***** Data excerpts *****

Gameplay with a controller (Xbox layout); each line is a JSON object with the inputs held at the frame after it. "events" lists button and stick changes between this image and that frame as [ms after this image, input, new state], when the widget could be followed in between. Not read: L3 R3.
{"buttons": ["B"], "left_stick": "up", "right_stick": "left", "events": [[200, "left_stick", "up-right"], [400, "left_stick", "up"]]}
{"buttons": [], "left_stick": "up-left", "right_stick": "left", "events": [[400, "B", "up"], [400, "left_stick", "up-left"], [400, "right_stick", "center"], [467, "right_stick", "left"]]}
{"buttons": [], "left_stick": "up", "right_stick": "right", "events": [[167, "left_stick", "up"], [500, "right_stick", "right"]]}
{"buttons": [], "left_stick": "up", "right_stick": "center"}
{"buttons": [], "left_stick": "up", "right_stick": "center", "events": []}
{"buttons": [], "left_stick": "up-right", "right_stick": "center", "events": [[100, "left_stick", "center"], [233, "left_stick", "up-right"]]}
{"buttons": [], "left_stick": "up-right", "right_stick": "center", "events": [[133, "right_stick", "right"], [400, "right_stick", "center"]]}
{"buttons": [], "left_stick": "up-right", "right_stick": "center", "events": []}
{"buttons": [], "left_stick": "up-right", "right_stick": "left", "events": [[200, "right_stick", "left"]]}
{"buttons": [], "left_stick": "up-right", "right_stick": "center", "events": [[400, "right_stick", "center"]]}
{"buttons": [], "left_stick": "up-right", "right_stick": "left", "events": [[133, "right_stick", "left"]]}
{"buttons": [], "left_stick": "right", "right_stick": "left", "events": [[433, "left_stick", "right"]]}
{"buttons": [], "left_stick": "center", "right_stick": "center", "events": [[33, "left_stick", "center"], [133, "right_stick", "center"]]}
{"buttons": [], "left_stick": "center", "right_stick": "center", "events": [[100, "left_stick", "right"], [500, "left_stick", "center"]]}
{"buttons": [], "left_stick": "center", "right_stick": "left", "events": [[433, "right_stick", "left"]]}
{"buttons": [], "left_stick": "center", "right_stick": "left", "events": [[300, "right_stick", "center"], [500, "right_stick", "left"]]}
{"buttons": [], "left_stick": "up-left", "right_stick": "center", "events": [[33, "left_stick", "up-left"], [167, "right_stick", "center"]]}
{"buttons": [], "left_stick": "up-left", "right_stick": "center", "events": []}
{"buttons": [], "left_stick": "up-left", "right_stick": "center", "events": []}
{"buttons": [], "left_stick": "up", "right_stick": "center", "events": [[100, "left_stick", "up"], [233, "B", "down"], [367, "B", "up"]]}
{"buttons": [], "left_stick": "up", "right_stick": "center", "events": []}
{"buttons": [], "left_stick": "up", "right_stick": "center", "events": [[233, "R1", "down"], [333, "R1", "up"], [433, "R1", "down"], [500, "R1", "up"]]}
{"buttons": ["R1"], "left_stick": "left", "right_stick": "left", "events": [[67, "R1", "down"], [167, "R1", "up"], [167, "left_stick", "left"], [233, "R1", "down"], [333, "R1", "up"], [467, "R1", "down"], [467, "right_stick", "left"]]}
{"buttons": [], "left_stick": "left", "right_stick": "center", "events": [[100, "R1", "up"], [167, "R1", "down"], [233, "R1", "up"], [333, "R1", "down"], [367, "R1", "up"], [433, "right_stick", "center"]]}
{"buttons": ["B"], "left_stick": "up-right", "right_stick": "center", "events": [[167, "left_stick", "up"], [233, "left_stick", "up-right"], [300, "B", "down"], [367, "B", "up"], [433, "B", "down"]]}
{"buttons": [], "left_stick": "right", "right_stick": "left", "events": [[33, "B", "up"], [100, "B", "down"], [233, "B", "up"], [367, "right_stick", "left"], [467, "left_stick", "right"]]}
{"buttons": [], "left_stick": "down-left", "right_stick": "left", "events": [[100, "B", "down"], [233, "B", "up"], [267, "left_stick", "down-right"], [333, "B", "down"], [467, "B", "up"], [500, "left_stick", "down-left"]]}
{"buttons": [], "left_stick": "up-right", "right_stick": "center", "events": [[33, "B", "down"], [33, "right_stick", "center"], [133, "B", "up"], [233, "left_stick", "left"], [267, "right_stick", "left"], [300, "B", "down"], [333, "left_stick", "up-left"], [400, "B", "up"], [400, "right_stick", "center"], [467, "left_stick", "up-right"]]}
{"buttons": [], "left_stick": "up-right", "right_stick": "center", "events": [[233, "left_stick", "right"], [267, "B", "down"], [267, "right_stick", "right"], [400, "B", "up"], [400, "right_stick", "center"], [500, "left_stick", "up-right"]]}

*****

• **Task instructions**
Copy every record verbatim.

• **Task response**
Gameplay with a controller (Xbox layout); each line is a JSON object with the inputs held at the frame after it. "events" lists button and stick changes between this image and that frame as [ms after this image, input, new state], when the widget could be followed in between. Not read: L3 R3.
{"buttons": ["B"], "left_stick": "up", "right_stick": "left", "events": [[200, "left_stick", "up-right"], [400, "left_stick", "up"]]}
{"buttons": [], "left_stick": "up-left", "right_stick": "left", "events": [[400, "B", "up"], [400, "left_stick", "up-left"], [400, "right_stick", "center"], [467, "right_stick", "left"]]}
{"buttons": [], "left_stick": "up", "right_stick": "right", "events": [[167, "left_stick", "up"], [500, "right_stick", "right"]]}
{"buttons": [], "left_stick": "up", "right_stick": "center"}
{"buttons": [], "left_stick": "up", "right_stick": "center", "events": []}
{"buttons": [], "left_stick": "up-right", "right_stick": "center", "events": [[100, "left_stick", "center"], [233, "left_stick", "up-right"]]}
{"buttons": [], "left_stick": "up-right", "right_stick": "center", "events": [[133, "right_stick", "right"], [400, "right_stick", "center"]]}
{"buttons": [], "left_stick": "up-right", "right_stick": "center", "events": []}
{"buttons": [], "left_stick": "up-right", "right_stick": "left", "events": [[200, "right_stick", "left"]]}
{"buttons": [], "left_stick": "up-right", "right_stick": "center", "events": [[400, "right_stick", "center"]]}
{"buttons": [], "left_stick": "up-right", "right_stick": "left", "events": [[133, "right_stick", "left"]]}
{"buttons": [], "left_stick": "right", "right_stick": "left", "events": [[433, "left_stick", "right"]]}
{"buttons": [], "left_stick": "center", "right_stick": "center", "events": [[33, "left_stick", "center"], [133, "right_stick", "center"]]}
{"buttons": [], "left_stick": "center", "right_stick": "center", "events": [[100, "left_stick", "right"], [500, "left_stick", "center"]]}
{"buttons": [], "left_stick": "center", "right_stick": "left", "events": [[433, "right_stick", "left"]]}
{"buttons": [], "left_stick": "center", "right_stick": "left", "events": [[300, "right_stick", "center"], [500, "right_stick", "left"]]}
{"buttons": [], "left_stick": "up-left", "right_stick": "center", "events": [[33, "left_stick", "up-left"], [167, "right_stick", "center"]]}
{"buttons": [], "left_stick": "up-left", "right_stick": "center", "events": []}
{"buttons": [], "left_stick": "up-left", "right_stick": "center", "events": []}
{"buttons": [], "left_stick": "up", "right_stick": "center", "events": [[100, "left_stick", "up"], [233, "B", "down"], [367, "B", "up"]]}
{"buttons": [], "left_stick": "up", "right_stick": "center", "events": []}
{"buttons": [], "left_stick": "up", "right_stick": "center", "events": [[233, "R1", "down"], [333, "R1", "up"], [433, "R1", "down"], [500, "R1", "up"]]}
{"buttons": ["R1"], "left_stick": "left", "right_stick": "left", "events": [[67, "R1", "down"], [167, "R1", "up"], [167, "left_stick", "left"], [233, "R1", "down"], [333, "R1", "up"], [467, "R1", "down"], [467, "right_stick", "left"]]}
{"buttons": [], "left_stick": "left", "right_stick": "center", "events": [[100, "R1", "up"], [167, "R1", "down"], [233, "R1", "up"], [333, "R1", "down"], [367, "R1", "up"], [433, "right_stick", "center"]]}
{"buttons": ["B"], "left_stick": "up-right", "right_stick": "center", "events": [[167, "left_stick", "up"], [233, "left_stick", "up-right"], [300, "B", "down"], [367, "B", "up"], [433, "B", "down"]]}
{"buttons": [], "left_stick": "right", "right_stick": "left", "events": [[33, "B", "up"], [100, "B", "down"], [233, "B", "up"], [367, "right_stick", "left"], [467, "left_stick", "right"]]}
{"buttons": [], "left_stick": "down-left", "right_stick": "left", "events": [[100, "B", "down"], [233, "B", "up"], [267, "left_stick", "down-right"], [333, "B", "down"], [467, "B", "up"], [500, "left_stick", "down-left"]]}
{"buttons": [], "left_stick": "up-right", "right_stick": "center", "events": [[33, "B", "down"], [33, "right_stick", "center"], [133, "B", "up"], [233, "left_stick", "left"], [267, "right_stick", "left"], [300, "B", "down"], [333, "left_stick", "up-left"], [400, "B", "up"], [400, "right_stick", "center"], [467, "left_stick", "up-right"]]}
{"buttons": [], "left_stick": "up-right", "right_stick": "center", "events": [[233, "left_stick", "right"], [267, "B", "down"], [267, "right_stick", "right"], [400, "B", "up"], [400, "right_stick", "center"], [500, "left_stick", "up-right"]]}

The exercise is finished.